Lightfeed Extractor: TypeScript Library for Robust LLM-Based Web Scraping
Lightfeed Extractor: Production-Ready LLM Web Scraping in TypeScript
Lightfeed has open-sourced Lightfeed Extractor, a TypeScript library that handles the full pipeline from raw HTML to validated, structured data using LLMs.
The Problem It Solves
Traditional web scraping breaks constantly: write CSS selectors, the site changes layout, everything breaks at 2am. LLMs seemed like the fix, but raw HTML is full of nav bars, footers, and tracking junk that eats token budgets. A typical product page is 80% noise. LLMs also return malformed JSON more often than expected, especially with nested arrays and complex schemas.
Key Features
- HTML to markdown conversion with main content extraction (strips nav, headers, footers)
- Any LangChain-compatible LLM (OpenAI, Gemini, Claude, Ollama, etc.)
- Zod schemas for type-safe extraction with real validation
- Partial data recovery from malformed LLM output (if 19 of 20 products parsed correctly, you get those 19)

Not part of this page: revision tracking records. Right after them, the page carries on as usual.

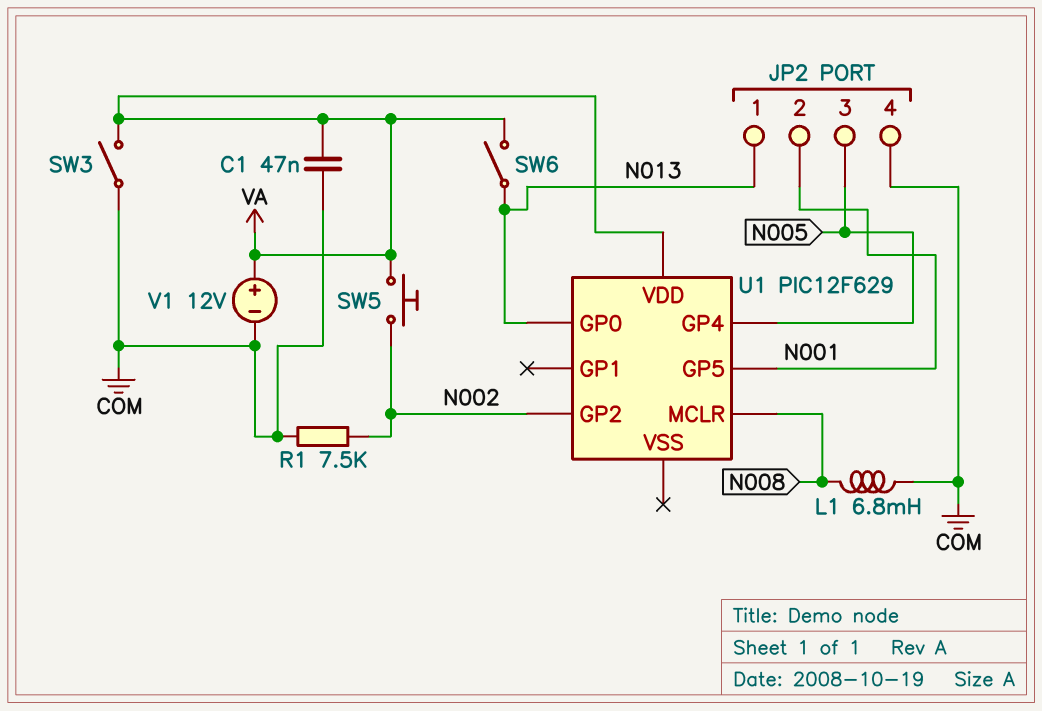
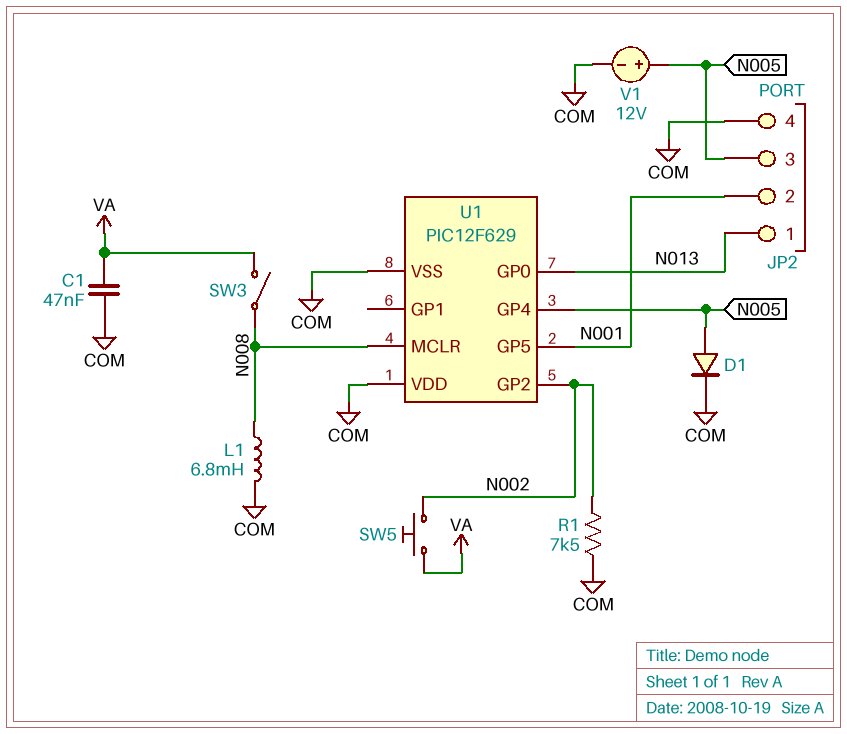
D1: none -> diode (A N005, K COM)
SW3: switch (COM, VA) -> switch (N008, VA)
SW6: switch (N013, VA) -> none
U1 pin VDD: VA -> COM
U1 pin VSS: none -> COM
V1: 12V (plus VA, minus COM) -> 12V (plus N005, minus COM)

- Built-in browser automation via Playwright (local, serverless, or remote) with anti-bot patches
- URL cleaning for relative URLs, markdown-escaped links, and tracking parameters
The Pipeline
HTML cleanup, markdown conversion, LLM call, JSON parsing, error recovery, schema validation. The library handles this entire stack, eliminating the boilerplate that teams rebuild for every scraping project.
Companion Tools
Pairs with Lightfeed Browser Agent (@lightfeed/browser-agent) for AI-driven page navigation before extraction.
Technical Details
- Apache 2.0 licensed
- npm:
@lightfeed/extractor - Used in production at Lightfeed
- GitHub: github.com/lightfeed/extractor
The library addresses a real pain point for teams building data pipelines, combining content extraction, LLM integration, and error resilience in a single package.